Page:Shakespeare - Œuvres complètes, traduction Guizot, Didier, 1862, tome 3.djvu/459

Cette page n’a pas encore été corrigée

THÉSÉE. — Je me demande si le lion doit parler.

DÉMÉTRIUS. — Il n’y a rien d’étonnant à cela, mon prince : un lion peut parler, si tant d’ânes le peuvent[1].

LA MURAILLE. — « Dans le même intermède, il se trouve que moi, qui de mon nom m’appelle Snout, je représente une muraille, et une muraille qui, veuillez m’en croire, a un trou ou une crevasse, par laquelle les deux amants, Pyrame et Thisbé, murmuraient souvent en secret. Cette chaux, ce crépi et cette pierre vous montrent que je suis précisément cette muraille : voilà la vérité.
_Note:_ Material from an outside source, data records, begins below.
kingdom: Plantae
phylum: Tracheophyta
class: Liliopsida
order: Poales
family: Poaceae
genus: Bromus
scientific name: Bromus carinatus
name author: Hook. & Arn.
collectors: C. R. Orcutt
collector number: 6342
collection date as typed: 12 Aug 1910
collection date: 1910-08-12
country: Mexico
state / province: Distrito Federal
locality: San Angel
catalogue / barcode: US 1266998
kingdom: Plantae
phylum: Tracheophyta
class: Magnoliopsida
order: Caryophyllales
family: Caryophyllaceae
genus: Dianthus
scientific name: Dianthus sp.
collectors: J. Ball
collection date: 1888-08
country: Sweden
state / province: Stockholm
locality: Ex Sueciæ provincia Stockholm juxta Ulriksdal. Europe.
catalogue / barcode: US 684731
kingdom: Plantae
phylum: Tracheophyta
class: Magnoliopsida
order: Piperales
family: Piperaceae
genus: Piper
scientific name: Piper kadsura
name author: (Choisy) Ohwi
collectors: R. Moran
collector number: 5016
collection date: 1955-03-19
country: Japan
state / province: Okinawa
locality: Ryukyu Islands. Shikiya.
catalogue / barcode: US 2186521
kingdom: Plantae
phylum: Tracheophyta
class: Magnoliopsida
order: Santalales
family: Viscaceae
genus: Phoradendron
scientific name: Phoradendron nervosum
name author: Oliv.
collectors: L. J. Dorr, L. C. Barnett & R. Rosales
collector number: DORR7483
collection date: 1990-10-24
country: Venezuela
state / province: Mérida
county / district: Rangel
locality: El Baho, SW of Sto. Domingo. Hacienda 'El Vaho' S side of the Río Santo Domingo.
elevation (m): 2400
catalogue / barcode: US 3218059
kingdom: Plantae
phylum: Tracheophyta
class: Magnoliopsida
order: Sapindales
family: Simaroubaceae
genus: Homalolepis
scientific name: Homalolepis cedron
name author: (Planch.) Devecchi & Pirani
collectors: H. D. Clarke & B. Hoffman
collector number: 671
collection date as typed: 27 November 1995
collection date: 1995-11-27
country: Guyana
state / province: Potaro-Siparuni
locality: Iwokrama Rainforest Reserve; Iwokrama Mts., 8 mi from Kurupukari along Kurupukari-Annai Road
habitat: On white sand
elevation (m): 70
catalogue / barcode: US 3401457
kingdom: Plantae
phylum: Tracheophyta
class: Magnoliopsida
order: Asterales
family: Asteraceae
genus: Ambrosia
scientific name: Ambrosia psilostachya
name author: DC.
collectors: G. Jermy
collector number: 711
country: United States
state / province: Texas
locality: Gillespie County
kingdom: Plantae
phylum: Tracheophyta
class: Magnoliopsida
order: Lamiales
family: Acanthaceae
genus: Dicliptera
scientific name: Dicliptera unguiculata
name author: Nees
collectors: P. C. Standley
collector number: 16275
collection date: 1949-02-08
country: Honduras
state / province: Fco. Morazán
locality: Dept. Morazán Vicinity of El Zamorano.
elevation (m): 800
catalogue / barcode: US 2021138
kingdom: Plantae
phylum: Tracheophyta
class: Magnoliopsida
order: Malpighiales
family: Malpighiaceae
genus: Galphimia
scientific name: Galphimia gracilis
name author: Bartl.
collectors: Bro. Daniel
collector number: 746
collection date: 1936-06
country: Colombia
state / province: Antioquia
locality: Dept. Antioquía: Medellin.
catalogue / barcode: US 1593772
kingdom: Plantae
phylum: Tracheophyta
Et voici à droite et à gauche l’ouverture, la lézarde par laquelle ces timides amants doivent se parler tout bas. »

THÉSÉE. — Peut-on demander à la chaux et à la bourre de mieux parler ?

DÉMÉTRIUS. — C’est, mon prince, le mur le plus spirituel que j’aie jamais entendu.

THÉSÉE. — Voilà Pyrame qui s’approche de la muraille : silence.

PYRAME. — « Ô nuit au lugubre visage, ô sombre nuit ! ô nuit, qui es toujours, quand le jour n’est plus ! ô nuit ! ô nuit ! hélas ! hélas ! je crains bien que ma Thisbé n’ait oublié sa promesse ! —Et toi, ô muraille ! ô douce et aimable muraille ! qui est élevée entre le terrain de son père et le mien ! toi, muraille ! ô muraille ! ô muraille ! ô aimable et douce muraille, montre-moi ta lézarde, que je puisse regarder au travers avec mes yeux ! (La muraille écarte ses doigts.) Je te rends grâces, courtoise muraille ; que Jupiter te protége en récompense ! Mais, que vois-je ? Je ne vois point de Thisbé ! Ô maudite muraille, au travers de laquelle je ne vois point mon bonheur ; maudites soient tes pierres, pour me tromper ainsi ! »

THÉSÉE. — La muraille, étant sensible, devrait, ce me semble, le maudire à son tour.

PYRAME. — « Non, monsieur ; en vérité, elle ne le doit pas.—Me tromper ainsi, est la réclame du rôle de

  1. Allusion à une fable de l’Estrange : les Ânes juges de paix.